65歳以上のドライバーのうち、運転に自信があると答えたのは76%。男性ドライバーに限ると80.7%が「自信あり」と回答した。年齢別に見ると、66~69歳のドライバーは73.5%、70~74歳は75%、75歳以上は79.4%が「自信がある」と、年齢が上がるにつれて「自信あり」の回答が増加している。

「免許を返納しても良いと思う年齢」を聞くと、平均は79.1歳。車の運転には自信があり、80歳までは車の運転は現役でいたいと思っている高齢ドライバーが多いことが伺える。

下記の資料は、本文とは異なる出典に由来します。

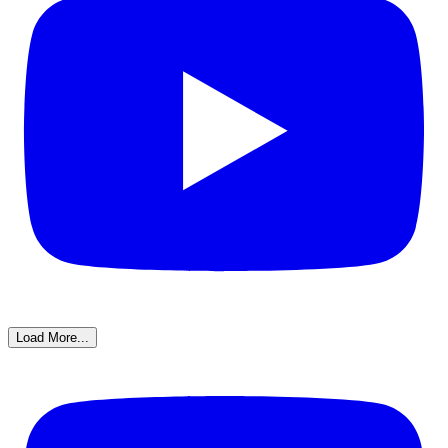
Load More...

高齢ドライバー本人たちは運転に自信があるようだが、その子どもたちの心配は小さくない。65歳以上のドライバーを親に持つ30~50代に、「親の車の運転が危ない」と本人に伝えたことがあるか聞いたところ、8割以上が「伝えたことがある」と回答している。

しかし、高齢ドライバーに子供から運転の危険さを指摘されたことがあるか聞いたところ、は約76%が「伝えられたことがない」と回答している。子ども世代の注意喚起が高齢ドライバーに伝わっていない可能性が浮き彫りになった。

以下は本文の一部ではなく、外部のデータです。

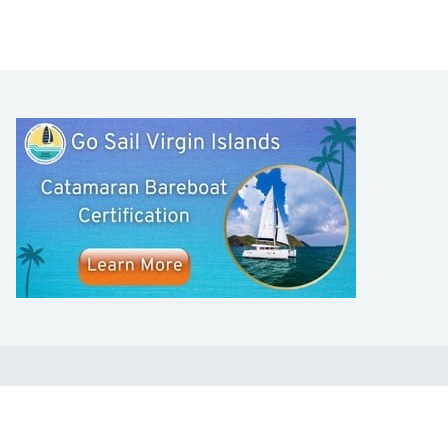
LEARN TO SAIL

子ども世代に、免許返納について親と話したことがあるかを聞いたところ、「父親と話したことがある」(31.8%)、「母親と話したことがある」(38%)と、母親の方が話している傾向が高かった。また、免許返納について話し合った際の年齢は、父親は「80~84歳」が最も多く、母親は「75~79歳」が多かった。母親のほうが、早くから免許返納について話しているようだ。

高齢男性ドライバーは「心配や免許返納の勧めは、プライドを傷つけられたと思う」

メモリークリニックお茶の水院長の朝田隆氏はリリースで、高齢ドライバーに危ない運転をしていることを自覚してもらうためのアドバイスとして、「親の体調を確認するときに、車の運転についても聞く」ことを挙げている。「高齢者は『耳が遠くなった』、『目が見えづらくなった』など、自分の身体の変化は自覚できたり、口にしたりしますが、車の運転は切り離して考えがち」のためだという。

また、運転に自信のある人が多い高齢男性ドライバーは、

「運転を心配されていることや免許返納を勧められること自体、プライドを傷つけられたと思い、素直に聞き入れにくいもの」

のため、免許返納について話すときは、少人数でじっくり話し合うことを勧めていた。